Pensei: “Os Filhos de Oliveira
Martins” até era um bom título para esta crónica, faço um jogo de palavras
entre o legado do escritor e uma das suas mais célebres obras “Os Filhos de D.
João I”... Depressa me apercebi que
poderia induzir o meu caríssimo leitor em erro e remetê-lo para essa realidade
portuguesa (e espanhola também!) de um apelido valer bastante mais do que um
curriculum de excelência.
Contudo, não é sobre endogamia
sistémica que para aqui chamo o apelido Oliveira Martins.
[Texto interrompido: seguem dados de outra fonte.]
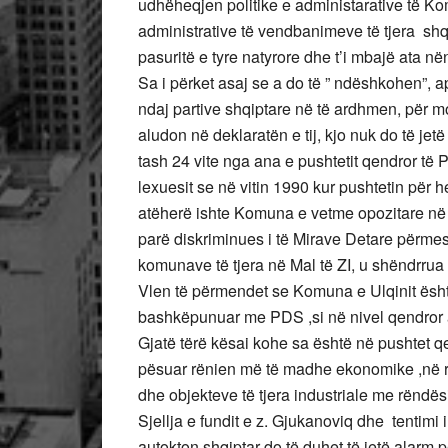
udhëheqjen politike e administarative të K
administrative të vendbanimeve të tjera sh
pasuritë e tyre natyrore dhe t’i mbajë ata nën
Sa i përket asaj se a do të ” ndëshkohen”, a
ndaj partive shqiptare në të ardhmen, për
aludon në deklaratën e tij, kjo nuk do të je
tash 24 vite nga ana e pushtetit qendror t
lexuesit se në vitin 1990 kur pushtetin për he
atëherë ishte Komuna e vetme opozitare në Ma
parë diskriminues i të Mirave Detare përmes t
komunave të tjera në Mal të ZI, u shëndrrua 
Vlen të përmendet se Komuna e Ulqinit ësht
bashkëpunuar me PDS ,si në nivel qendror a
Gjatë tërë kësai kohe sa është në pushtet q
pësuar rënien më të madhe ekonomike ,në ren
dhe objekteve të tjera industriale me rëndës
Sjellja e fundit e z. Gjukanoviq dhe tentimi i
autokton shqiptar do të duhet të jetë alarm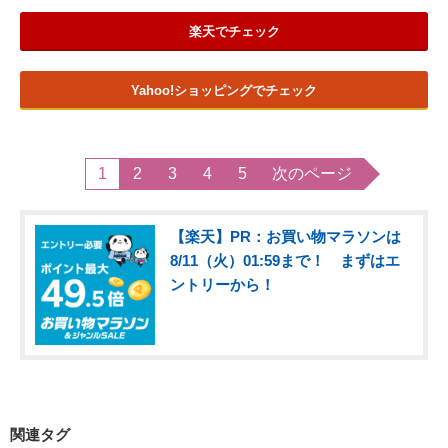
楽天でチェック
Yahoo!ショッピングでチェック
1
2
3
4
5
次のページ
【楽天】PR：お買い物マラソンは
8/11（火）01:59まで！ まずはエ
ントリーから！
関連タグ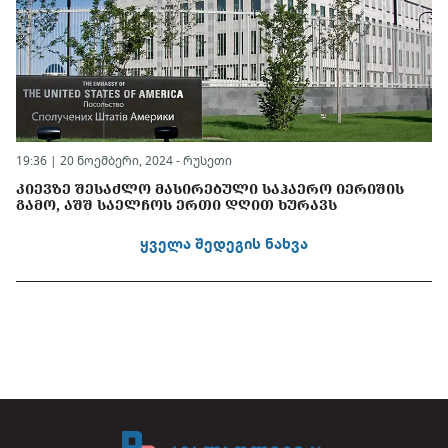
19:36 | 20 ნოემბერი, 2024 -
რუსეთი
ᲙᲘᲔᲕᲖᲔ ᲨᲔᲡᲐᲫᲚᲝ ᲛᲐᲡᲘᲠᲔᲑᲣᲚᲘ ᲡᲐᲰᲐᲔᲠᲝ ᲘᲔᲠᲘᲨᲘᲡ
ᲒᲐᲛᲝ, ᲐᲨᲨ ᲡᲐᲔᲚᲩᲝᲡ ᲔᲠᲗᲘ ᲓᲦᲘᲗ ᲮᲣᲠᲐᲕᲡ
ყველა შედეგის ნახვა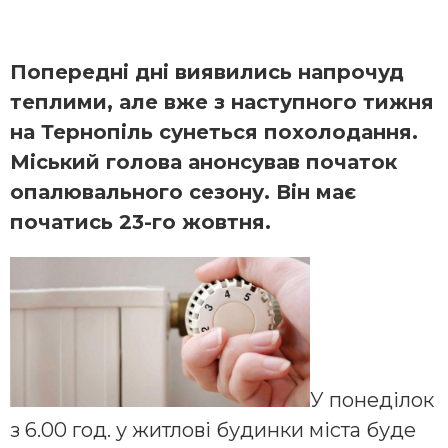
Попередні дні виявились напрочуд
теплими, але вже з наступного тижня
на Тернопіль сунеться похолодання.
Міський голова анонсував початок
опалювального сезону. Він має
початись 23-го жовтня.
У понеділок
з 6.00 год. у житлові будинки міста буде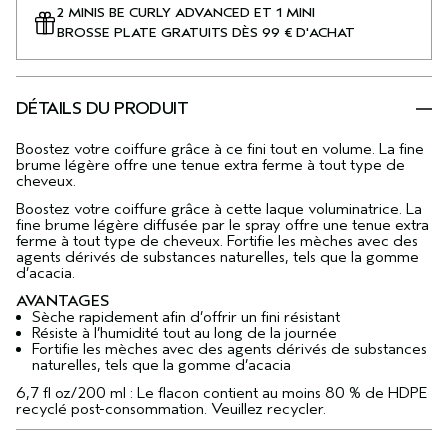
2 MINIS BE CURLY ADVANCED ET 1 MINI
BROSSE PLATE GRATUITS DÈS 99 € D'ACHAT
DÉTAILS DU PRODUIT
Boostez votre coiffure grâce à ce fini tout en volume. La fine
brume légère offre une tenue extra ferme à tout type de
cheveux.
Boostez votre coiffure grâce à cette laque voluminatrice. La
fine brume légère diffusée par le spray offre une tenue extra
ferme à tout type de cheveux. Fortifie les mèches avec des
agents dérivés de substances naturelles, tels que la gomme
d’acacia.
AVANTAGES
Sèche rapidement afin d’offrir un fini résistant
Résiste à l’humidité tout au long de la journée
Fortifie les mèches avec des agents dérivés de substances
naturelles, tels que la gomme d’acacia
6,7 fl oz/200 ml : Le flacon contient au moins 80 % de HDPE
recyclé post-consommation. Veuillez recycler.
Há outros bem mais
sonantes que os do senhor Joaquim Pedro, o que não impede de estarmos perante uma
das figuras-chave da historiografia portuguesa e do iberismo de toda a
Península.
E, já que estamos a falar de
iberismo, remeto-vos, grosso modo, para três tipos: o iberismo económico (de
livre passagem aduaneira, tipo o “Zollverein” alemão); o político (monárquico,
com fusão das coroas, ou republicano, a tender para o federalismo); e o
cultural, que encontramos associado a Oliveira Martins. Isto, logicamente, se abdicarmos
do prefixo “anti” antes de iberismo, esquecendo antagonismos quezilentos.
Com apenas 25 anos, Oliveira
Martins, devido à falência da empresa em que trabalhava, ruma a Espanha para
exercer funções de administrador da portuguesa “Companhia de Minas de Santa Eufémia”,
em Córdova. Aí, a sua experiência vital de quatro anos converter-se-á nessa
aventura intelectual, de 1879, intitulada “História da Civilização Ibérica”, cuja
essência encontramos condensada neste fragmento:
“Se a geografia é a nosso ver
uma causa das graves diferenças que, segundo as regiões, distinguiram os
espanhóis na história e os distinguem ainda hoje, mantendo visíveis caracteres
etnológicos nem sempre fáceis de determinar nas suas afinidades, essa causa não
basta para que, acima de tais diferenças, a história nos não mostre a
existência de um pensamento ou génio peninsular, carácter fundamental da raça,
fisionomia moral comum a todas as populações de Espanha; pensamento ou génio
principalmente afirmado, de um lado no entusiasmo religioso que pomos nas
coisas da vida, do outro no heroísmo pessoal com que as realizamos. Daqui
provém o facto de uma civilização particular, original e nobre”.
Identificados os fragmentos da
Península Ibérica, reconhecidas as brechas, o autor concilia num iberismo que
une, mas não uniformiza. É nesta união cultural que reside o seu “génio peninsular”,
cujo entusiamo e atrevimento nos levou além de Finisterra. Este iberismo não
invalida a integridade territorial e a separação política das nações ibéricas,
sendo Portugal paradigmático. A autonomia lusa reside na vontade política de
independência e não em supostas diferenças raciais com os restantes povos ibéricos.
Apesar de Oliveira Martins jamais
preconizar futuras uniões políticas, nunca deixou de interrogar o porquê da
inviável união ibérica, questionando o tradicional nacionalismo português como
superação do espírito anexionista de Castela.
Há anos, num casamento, alguém, ao
aperceber-se da minha vida se haver encaminhado para Espanha, me chamou
traidor. A piada travestia desdém e desconsideração. O meu desprezo costuma
imperar, mas a agressividade de outrem atacou afectos indefesos além da
fronteira e ecoou, sem sabê-lo, na vida futura dos meus filhos, hoje, tão
espanhóis como portugueses. A réplica fez-se com poucas sílabas de boa gíria
náutica...
Sei que, nesse momento, o meu
iberismo se fez consciente. Também eu, com pouco mais de 25 anos, tal como
Oliveira Martins, vi o meu advir da vida, de ter nascido numa cidade à medida
do homem, que não nos esconde o que somos. Évora é lusitana, latina, árabe e
cristã e fez de mim um rafeiro alentejano, cioso do seu território, da sua intra-história,
porém, cujo rosnar protector da singularidade peninsular em nada se distingue
de um “mastín” espanhol, de um “can de palleiro” galego, de um “euskal artzain
txakurra” e de um “gos d'atura català", vasconço e catalão,
respectivamente. Fiéis às cicatrizes da Ibéria, e aos sonhos imprecisos de qualquer
rebanho/nação, guardamos uma civilização!